> **How to complete this task**
Beginning with the line that contains "LogicPart b (opcode, A, B, logic_out);", return every line down to the last one in the material below, exactly and with no others.

> **Dataset records**
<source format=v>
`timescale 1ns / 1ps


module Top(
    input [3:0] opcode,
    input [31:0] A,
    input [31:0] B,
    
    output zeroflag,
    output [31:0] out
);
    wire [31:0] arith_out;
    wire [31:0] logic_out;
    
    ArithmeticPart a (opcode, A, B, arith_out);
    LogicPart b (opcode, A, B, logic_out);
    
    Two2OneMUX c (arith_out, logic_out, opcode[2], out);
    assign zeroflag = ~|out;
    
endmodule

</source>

> **Final answer**
    LogicPart b (opcode, A, B, logic_out);
    
    Two2OneMUX c (arith_out, logic_out, opcode[2], out);
    assign zeroflag = ~|out;
    
endmodule

</source>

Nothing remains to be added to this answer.